- REQUIREMENT -
Your answer should consist of the lines in the data below that contain "features".
··········
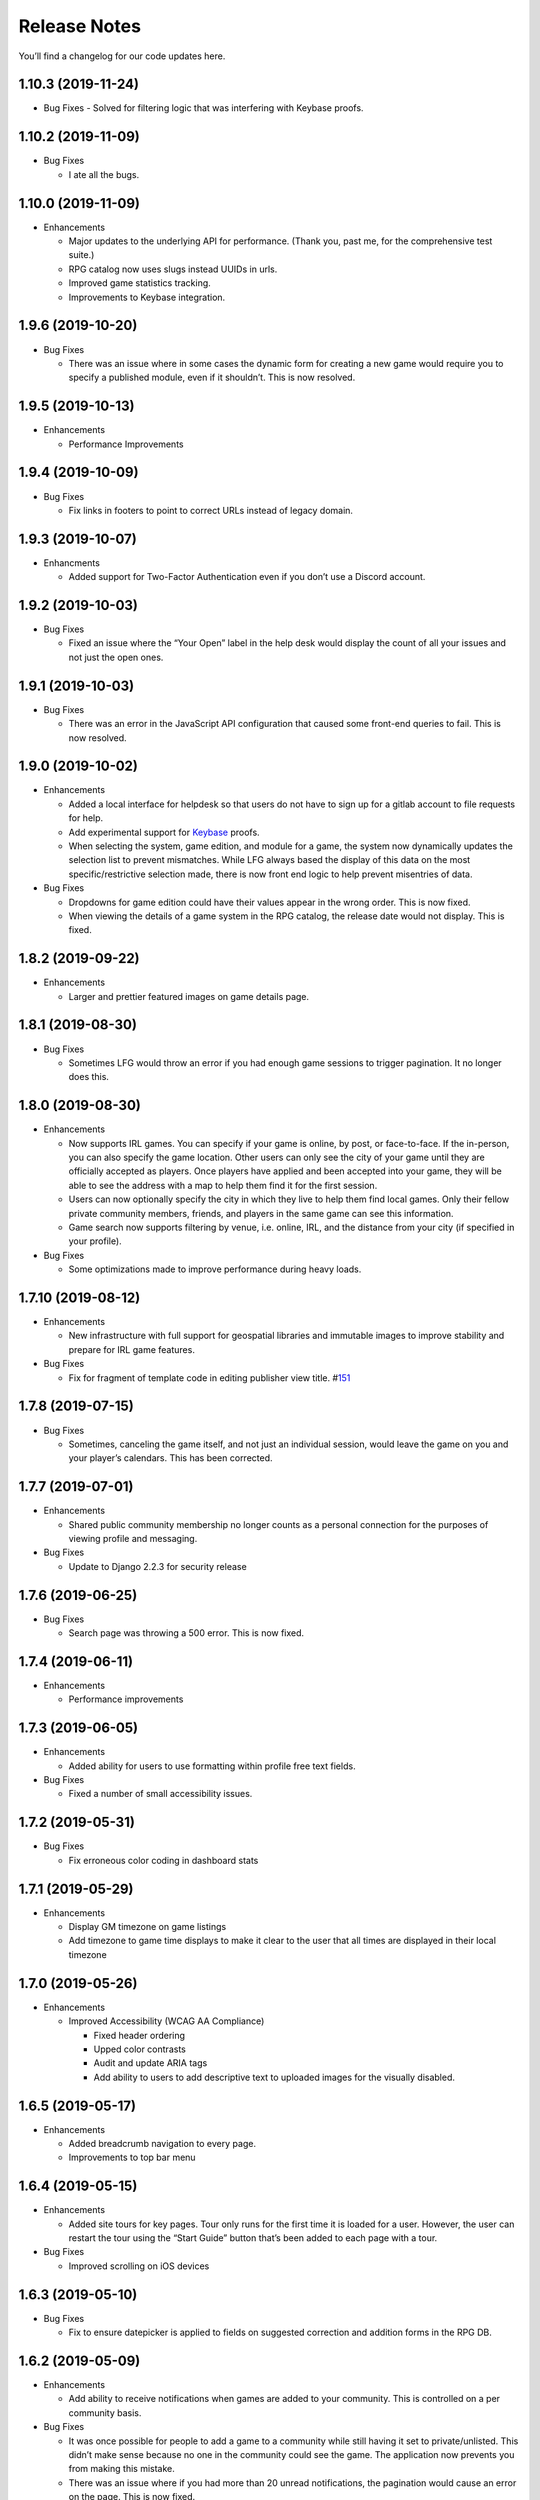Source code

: .. :changelog:

+++++++++++++
Release Notes
+++++++++++++

You’ll find a changelog for our code updates here.

**************************
1.10.3 (2019-11-24)
**************************

-  Bug Fixes
   -  Solved for filtering logic that was interfering with Keybase proofs.

**************************
1.10.2 (2019-11-09)
**************************

-  Bug Fixes

   -  I ate all the bugs.

**************************
1.10.0 (2019-11-09)
**************************

-  Enhancements

   -  Major updates to the underlying API for performance. (Thank you,
      past me, for the comprehensive test suite.)
   -  RPG catalog now uses slugs instead UUIDs in urls.
   -  Improved game statistics tracking.
   -  Improvements to Keybase integration.


************************
1.9.6 (2019-10-20)
************************

-  Bug Fixes

   -  There was an issue where in some cases the dynamic form for
      creating a new game would require you to specify a published
      module, even if it shouldn’t. This is now resolved.


**************************
1.9.5 (2019-10-13)
**************************

-  Enhancements

   -  Performance Improvements


**************************
1.9.4 (2019-10-09)
**************************

-  Bug Fixes

   -  Fix links in footers to point to correct URLs instead of legacy
      domain.


**************************
1.9.3 (2019-10-07)
**************************

-  Enhancments

   -  Added support for Two-Factor Authentication even if you don’t use
      a Discord account.


************************
1.9.2 (2019-10-03)
************************

-  Bug Fixes

   -  Fixed an issue where the “Your Open” label in the help desk would
      display the count of all your issues and not just the open ones.


************************
1.9.1 (2019-10-03)
************************

-  Bug Fixes

   -  There was an error in the JavaScript API configuration that caused
      some front-end queries to fail. This is now resolved.


************************
1.9.0 (2019-10-02)
************************

-  Enhancements

   -  Added a local interface for helpdesk so that users do not have to
      sign up for a gitlab account to file requests for help.
   -  Add experimental support for `Keybase <https://keybase.io>`__
      proofs.
   -  When selecting the system, game edition, and module for a game,
      the system now dynamically updates the selection list to prevent
      mismatches. While LFG always based the display of this data on the
      most specific/restrictive selection made, there is now front end
      logic to help prevent misentries of data.

-  Bug Fixes

   -  Dropdowns for game edition could have their values appear in the
      wrong order. This is now fixed.
   -  When viewing the details of a game system in the RPG catalog, the
      release date would not display. This is fixed.


************************
1.8.2 (2019-09-22)
************************

-  Enhancements

   -  Larger and prettier featured images on game details page.


************************
1.8.1 (2019-08-30)
************************

-  Bug Fixes

   -  Sometimes LFG would throw an error if you had enough game sessions
      to trigger pagination. It no longer does this.


************************
1.8.0 (2019-08-30)
************************

-  Enhancements

   -  Now supports IRL games. You can specify if your game is online, by
      post, or face-to-face. If the in-person, you can also specify the
      game location. Other users can only see the city of your game
      until they are officially accepted as players. Once players have
      applied and been accepted into your game, they will be able to see
      the address with a map to help them find it for the first session.
   -  Users can now optionally specify the city in which they live to
      help them find local games. Only their fellow private community
      members, friends, and players in the same game can see this
      information.
   -  Game search now supports filtering by venue, i.e. online, IRL, and
      the distance from your city (if specified in your profile).

-  Bug Fixes

   -  Some optimizations made to improve performance during heavy loads.


**************************
1.7.10 (2019-08-12)
**************************

-  Enhancements

   -  New infrastructure with full support for geospatial libraries and
      immutable images to improve stability and prepare for IRL game
      features.

-  Bug Fixes

   -  Fix for fragment of template code in editing publisher view title.
      #\ `151 <https://gitlab.com/andrlik/django-looking-for-group/issues/151>`__


************************
1.7.8 (2019-07-15)
************************

-  Bug Fixes

   -  Sometimes, canceling the game itself, and not just an individual
      session, would leave the game on you and your player’s calendars.
      This has been corrected.


************************
1.7.7 (2019-07-01)
************************

-  Enhancements

   -  Shared public community membership no longer counts as a personal
      connection for the purposes of viewing profile and messaging.

-  Bug Fixes

   -  Update to Django 2.2.3 for security release


************************
1.7.6 (2019-06-25)
************************

-  Bug Fixes

   -  Search page was throwing a 500 error. This is now fixed.


************************
1.7.4 (2019-06-11)
************************

-  Enhancements

   -  Performance improvements


************************
1.7.3 (2019-06-05)
************************

-  Enhancements

   -  Added ability for users to use formatting within profile free text
      fields.

-  Bug Fixes

   -  Fixed a number of small accessibility issues.


************************
1.7.2 (2019-05-31)
************************

-  Bug Fixes

   -  Fix erroneous color coding in dashboard stats


************************
1.7.1 (2019-05-29)
************************

-  Enhancements

   -  Display GM timezone on game listings
   -  Add timezone to game time displays to make it clear to the user
      that all times are displayed in their local timezone


************************
1.7.0 (2019-05-26)
************************

-  Enhancements

   -  Improved Accessibility (WCAG AA Compliance)

      -  Fixed header ordering
      -  Upped color contrasts
      -  Audit and update ARIA tags
      -  Add ability to users to add descriptive text to uploaded images
         for the visually disabled.


************************
1.6.5 (2019-05-17)
************************

-  Enhancements

   -  Added breadcrumb navigation to every page.
   -  Improvements to top bar menu


************************
1.6.4 (2019-05-15)
************************

-  Enhancements

   -  Added site tours for key pages. Tour only runs for the first time
      it is loaded for a user. However, the user can restart the tour
      using the “Start Guide” button that’s been added to each page with
      a tour.

-  Bug Fixes

   -  Improved scrolling on iOS devices


************************
1.6.3 (2019-05-10)
************************

-  Bug Fixes

   -  Fix to ensure datepicker is applied to fields on suggested
      correction and addition forms in the RPG DB.


************************
1.6.2 (2019-05-09)
************************

-  Enhancements

   -  Add ability to receive notifications when games are added to your
      community. This is controlled on a per community basis.

-  Bug Fixes

   -  It was once possible for people to add a game to a community while
      still having it set to private/unlisted. This didn’t make sense
      because no one in the community could see the game. The
      application now prevents you from making this mistake.
   -  There was an issue where if you had more than 20 unread
      notifications, the pagination would cause an error on the page.
      This is now fixed.


************************
1.6.0 (2019-05-05)
************************

-  Enhancements

   -  Add ability for users to suggest corrections to RPG DB listings.
   -  Add ability for users to suggest additions to the RPG DB listings.
   -  Add ability for site editors to review, edit, and approve
      submitted corrections and additions.

-  Bug Fixes

   -  There was an issue causing search requests to fail. This is now
      fixed.


************************
1.5.6 (2019-05-01)
************************

Happy May!

-  Enhancements

   -  Improved performance for dashboard loading.
   -  Improved display of gamer library collection on small screens.


************************
1.5.5 (2019-04-27)
************************

-  Enhancements

   -  Improved organization of media uploads on AWS S3
   -  Added additional tests for the user rpg collections functions to
      help protect against regressions.

-  Bug Fixes

   -  When editing a session to change it from complete to incomplete,
      the attendance statistics and session count for the game was not
      updating properly. This is now fixed.
   -  When marking a game as complete, the gm would have both their gm
      completed games count and their player completed games count
      increase. Now, the gm only has the gm-specific count increase.


************************
1.5.0 (2019-04-21)
************************

-  Adds support for gamer collections. Now you can mark sourcebooks,
   modules, and base game-system references as part of your personal
   library at home.


**************************
1.4.12 (2019-04-16)
**************************

-  Bugfix for community member list pagination


**************************
1.4.11 (2019-04-14)
**************************

-  Bug fixes for recurring events when they span across DST changes.
   There was an issue where these occurrences would have the time shown
   incorrectly in both the primary interface as well as the calendar.
   This is now fixed.


**************************
1.4.10 (2019-04-08)
**************************

-  Bug fixes for display of game and community applicants on dashboard.


************************
1.4.9 (2019-04-07)
************************

-  Active active game count to GM profile.

************************
1.4.8 (2019-04-03)
************************

-  Updated for Django bugfix release 2.1.8

************************
1.4.7 (2019-03-28)
************************

-  Updated for Django security bugfix release 2.1.7


**************************--------
1.4.6 (2019-01-02)
**************************--------

-  Bugfix for session creation page to handle cases where previous
   sessions have been cancelled.
-  Added improvements to error logging
-  Updated for Django bugfix release 2.1.5


************************
1.4.4 (2018-12-27)
************************

-  Improve overall display formatting for RPG Database pages
-  Improve meta tags for pages
-  Allow markdown parsing in message of the day values.


************************
1.4.3 (2018-12-20)
************************

-  Improve look and feel of user facing forms.
-  Bugfix for community detail views.
-  Bugfix for proper timezone display of player available times.


************************
1.4.2 (2018-12-19)
************************

-  Backend bugfixes


************************
1.4.0 (2018-12-18)
************************

-  Add ability for players to indicate their times available to play.
-  Added conflict checking functions to session scheduling so that GMs
   can know about issues with player availability or conflicting games.


************************
1.3.0 (2018-12-15)
************************

-  Added in-app messaging between players and GMs.
-  Added functionality to mute users so their messages are silently
   ignored.
-  Added Code of Conduct to site.
-  Added option to have messages forwarded to user’s email.


**************************
1.2.11 (2018-12-12)
**************************

-  Added new admin utilities for managing the RPG Database records


**************************
1.2.10 (2018-12-10)
**************************

-  Migration changes required for moving from Heroku to AWS Elastic
   Beanstalk.


************************
1.2.6 (2018-12-07)
************************

-  Add tooltips for calendar and dashboard view.
-  Improvements to in-app notifications.


************************
1.2.5 (2018-12-06)
************************

-  Bugfix for upcoming session display in dashboard.
-  Add links to games from upcoming sessions in dashboard.
-  Add links from calendar entries to games.
-  Fixes for iCal subscription feed.


************************
1.2.3 (2018-12-01)
************************

-  Add support for exporting user data.

************************
1.2.2 (2018-11-30)
************************

-  Bugfix for dashboard display


************************
1.2.1 (2018-11-29)
************************

-  Add support for side sessions and instant invites.


************************
1.2.0 (2018-11-18)
************************

-  Add support for featured images in communities.
-  Add support for featured images in game postings.
-  Added live-preview markdown editor with autosave for all user-facing
   description form fields.
-  Improvements to Discord syncing.
-  Bugfix: Game count for communities.
-  Bugfix: Datepicker date formatting conflicts.


************************
1.1.0 (2018-11-15)
************************

-  Major bugfixes for calendar behavior.
-  Added a number of critical performance-related features to the
   backend.


************************
1.0.0 (2018-11-10)
************************

-  Initial Release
··········
- FINAL ANSWER -
      features.
-  Added a number of critical performance-related features to the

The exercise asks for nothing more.